- Born: 1946 (age 78–79) Dublin, Ireland
- Occupation: Actress
- Years active: 1970–present
- Children: 1

= Dearbhla Molloy =

Irish film, stage and television actress (born 1946)

Dearbhla Molloy (/ˈdɜːrvlə/; born 1946) is an Irish actress.

==Early life==
Molloy was born to John Molloy and Evelyn Ryan and grew up on Yellow Walls Road in Malahide, County Dublin, Ireland, the eldest of seven children. She attended an Irish-language school and finished her Leaving Certificate exams at the age of 16. As she was too young for university, she took a drama course at the Brendan Smith Academy before being accepted by the Abbey Theatre when she was 18.

==Career==

Molloy consolidated her stage reputation at both the Abbey and Gate theatres in Dublin, then she toured with an Abbey production to Britain. She was invited to join the Royal Shakespeare Company in Stratford-upon-Avon in England, and has played Gertrude to Kenneth Branagh's Hamlet in the West End in London.

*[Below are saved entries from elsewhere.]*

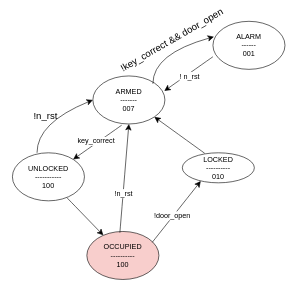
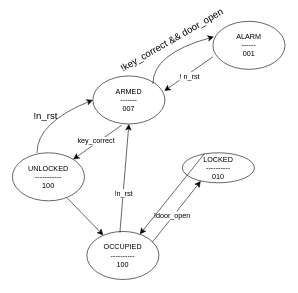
  <mxCell id="0" />
  <mxCell id="1" parent="0" />
  <mxCell id="2" value="ARMED&lt;br&gt;-------&lt;div&gt;007&lt;/div&gt;" style="ellipse;whiteSpace=wrap;html=1;" vertex="1" parent="1"><mxGeometry x="154" y="111" width="120" height="80" as="geometry" /></mxCell>
  <mxCell id="3" value="UNLOCKED&lt;div&gt;-----------&lt;/div&gt;&lt;div&gt;100&lt;/div&gt;" style="ellipse;whiteSpace=wrap;html=1;" vertex="1" parent="1"><mxGeometry x="20" y="239" width="120" height="80" as="geometry" /></mxCell>
- <mxCell id="4" value="OCCUPIED&lt;div&gt;----------&lt;/div&gt;&lt;div&gt;100&lt;/div&gt;" style="ellipse;whiteSpace=wrap;html=1;fillColor=#f8cecc;" vertex="1" parent="1"><mxGeometry x="144" y="370" width="120" height="80" as="geometry" /></mxCell>
+ <mxCell id="4" value="OCCUPIED&lt;div&gt;----------&lt;/div&gt;&lt;div&gt;100&lt;/div&gt;" style="ellipse;whiteSpace=wrap;html=1;" vertex="1" parent="1"><mxGeometry x="144" y="370" width="120" height="80" as="geometry" /></mxCell>
  <mxCell id="5" value="LOCKED&lt;div&gt;----------&lt;/div&gt;&lt;div&gt;010&lt;/div&gt;" style="ellipse;whiteSpace=wrap;html=1;" vertex="1" parent="1"><mxGeometry x="303" y="239" width="120" height="50" as="geometry" /></mxCell>
  <mxCell id="6" value="ALARM&lt;div&gt;------&lt;/div&gt;&lt;div&gt;001&lt;/div&gt;" style="ellipse;whiteSpace=wrap;html=1;" vertex="1" parent="1"><mxGeometry x="354" y="20" width="120" height="80" as="geometry" /></mxCell>
  <mxCell id="7" value="" style="curved=1;endArrow=classic;html=1;rounded=0;fontSize=12;startSize=8;endSize=8;entryX=0;entryY=0.5;entryDx=0;entryDy=0;" edge="1" parent="1" target="2"><mxGeometry width="50" height="50" relative="1" as="geometry"><mxPoint x="61" y="239" as="sourcePoint" /><mxPoint x="111" y="189" as="targetPoint" /><Array as="points"><mxPoint x="61" y="189" /></Array></mxGeometry></mxCell>
  <mxCell id="8" value="" style="curved=1;endArrow=classic;html=1;rounded=0;fontSize=12;startSize=8;endSize=8;entryX=0.014;entryY=0.321;entryDx=0;entryDy=0;entryPerimeter=0;" edge="1" parent="1" target="6"><mxGeometry width="50" height="50" relative="1" as="geometry"><mxPoint x="254" y="124" as="sourcePoint" /><mxPoint x="347" y="36" as="targetPoint" /><Array as="points"><mxPoint x="254" y="74" /></Array></mxGeometry></mxCell>
  <mxCell id="9" value="" style="endArrow=classic;html=1;rounded=0;fontSize=12;startSize=8;endSize=8;curved=1;" edge="1" parent="1" target="3"><mxGeometry width="50" height="50" relative="1" as="geometry"><mxPoint x="202" y="193" as="sourcePoint" /><mxPoint x="104" y="338" as="targetPoint" /></mxGeometry></mxCell>
  <mxCell id="10" value="key_correct&amp;nbsp;" style="edgeLabel;html=1;align=center;verticalAlign=middle;resizable=0;points=[];fontSize=12;" vertex="1" connectable="0" parent="9"><mxGeometry x="-0.009" y="-2" relative="1" as="geometry"><mxPoint as="offset" /></mxGeometry></mxCell>
  <mxCell id="11" value="" style="endArrow=classic;html=1;rounded=0;fontSize=12;startSize=8;endSize=8;curved=1;entryX=0.256;entryY=0.942;entryDx=0;entryDy=0;entryPerimeter=0;" edge="1" parent="1" target="5"><mxGeometry width="50" height="50" relative="1" as="geometry"><mxPoint x="253" y="388" as="sourcePoint" /><mxPoint x="303" y="338" as="targetPoint" /></mxGeometry></mxCell>
  <mxCell id="12" value="!door_open" style="edgeLabel;html=1;align=center;verticalAlign=middle;resizable=0;points=[];fontSize=12;" vertex="1" connectable="0" parent="11"><mxGeometry x="-0.153" y="2" relative="1" as="geometry"><mxPoint as="offset" /></mxGeometry></mxCell>
- <mxCell id="13" value="" style="endArrow=classic;html=1;rounded=0;fontSize=12;startSize=8;endSize=8;curved=1;entryX=1;entryY=1;entryDx=0;entryDy=0;exitX=0.311;exitY=0.017;exitDx=0;exitDy=0;exitPerimeter=0;" edge="1" parent="1" source="5" target="2"><mxGeometry width="50" height="50" relative="1" as="geometry"><mxPoint x="308" y="273" as="sourcePoint" /><mxPoint x="358" y="223" as="targetPoint" /></mxGeometry></mxCell>
+ <mxCell id="13" value="" style="endArrow=classic;html=1;rounded=0;fontSize=12;startSize=8;endSize=8;curved=1;exitX=0.311;exitY=0.017;exitDx=0;exitDy=0;exitPerimeter=0;" edge="1" parent="1" source="5" target="4"><mxGeometry width="50" height="50" relative="1" as="geometry"><mxPoint x="308" y="273" as="sourcePoint" /><mxPoint x="358" y="223" as="targetPoint" /></mxGeometry></mxCell>
  <mxCell id="14" value="" style="endArrow=classic;html=1;rounded=0;fontSize=12;startSize=8;endSize=8;curved=1;" edge="1" parent="1"><mxGeometry width="50" height="50" relative="1" as="geometry"><mxPoint x="354" y="79" as="sourcePoint" /><mxPoint x="273" y="136" as="targetPoint" /></mxGeometry></mxCell>
  <mxCell id="15" value="! n_rst" style="edgeLabel;html=1;align=center;verticalAlign=middle;resizable=0;points=[];fontSize=12;" vertex="1" connectable="0" parent="14"><mxGeometry x="0.033" y="4" relative="1" as="geometry"><mxPoint as="offset" /></mxGeometry></mxCell>
  <mxCell id="16" value="" style="endArrow=classic;html=1;rounded=0;fontSize=12;startSize=8;endSize=8;curved=1;" edge="1" parent="1" target="4"><mxGeometry width="50" height="50" relative="1" as="geometry"><mxPoint x="111" y="314" as="sourcePoint" /><mxPoint x="161" y="264" as="targetPoint" /></mxGeometry></mxCell>
  <mxCell id="17" value="!key_correct &amp;amp;&amp;amp; door_open" style="text;html=1;align=center;verticalAlign=middle;resizable=0;points=[];autosize=1;strokeColor=none;fillColor=none;fontSize=16;rotation=-30;" vertex="1" parent="1"><mxGeometry x="179" y="35" width="212" height="31" as="geometry" /></mxCell>
  <mxCell id="18" value="!n_rst" style="text;html=1;align=center;verticalAlign=middle;resizable=0;points=[];autosize=1;strokeColor=none;fillColor=none;fontSize=16;" vertex="1" parent="1"><mxGeometry x="45.5" y="162.5" width="58" height="31" as="geometry" /></mxCell>
  <mxCell id="19" value="" style="endArrow=classic;html=1;rounded=0;fontSize=12;startSize=8;endSize=8;curved=1;entryX=0.5;entryY=1;entryDx=0;entryDy=0;" edge="1" parent="1" target="2"><mxGeometry width="50" height="50" relative="1" as="geometry"><mxPoint x="199" y="372" as="sourcePoint" /><mxPoint x="249" y="322" as="targetPoint" /></mxGeometry></mxCell>
  <mxCell id="20" value="!n_rst" style="edgeLabel;html=1;align=center;verticalAlign=middle;resizable=0;points=[];fontSize=12;" vertex="1" connectable="0" parent="19"><mxGeometry x="-0.273" relative="1" as="geometry"><mxPoint as="offset" /></mxGeometry></mxCell>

In 1991, she was in the company that performed Brian Friel's Dancing at Lughnasa, on Broadway in New York City, about the sad lives of a group of sisters in pre-war rural Ireland. She was nominated for a Tony Award but lost to her co-star, Bríd Brennan. She has appeared in such television plays and series, as Michael Palin's wife in GBH and in New Tricks, Midsomer Murders, and Sex, the City and Me. and The Bill

Among her theatrical credits are: Doubt: A Parable (Tricycle Theatre); In Celebration (Duke of York's Theatre); Dancing at Lughnasa, Juno and the Paycock, A Touch of the Poet (on Broadway); Juno and the Paycock (Donmar Warehouse); The Cripple of Inishmaan, On the Ledge, Hinterland (National Theatre); Arcadia (Haymarket); The Life of the World to Come (Almeida); The Hostage (Royal Shakespeare Company); and The Plough and the Stars (Young Vic).

She has appeared extensively in the plays of Irish playwright Brian Friel. On television, she has appeared in Waking the Dead, Foyle's War, Killer, Midsomer Murders, New Tricks, and the 1960s RTÉ drama series, Tolka Row.

In 2009, she joined the cast of the British television drama series Coronation Street as the mother of Michelle Connor (Kym Marsh). She reprised her role for two episodes in 2015.

Her film credits include Tara Road, The Blackwater Lightship and This Is the Sea. In April 2017 she appeared in The Ferryman at the Royal Court Theatre in London, ahead of a transfer to the Gielgud Theatre, also in London. Her performance earned her an Olivier Award nomination as Best Supporting Actress.

==Personal life==
Molloy married Bobby Carlisle at 21 years old, with whom she had a son Rory. They separated after five years and pursued a divorce in England and an annulment in Ireland. She later married Brian de Salvo and divorced him in 1995.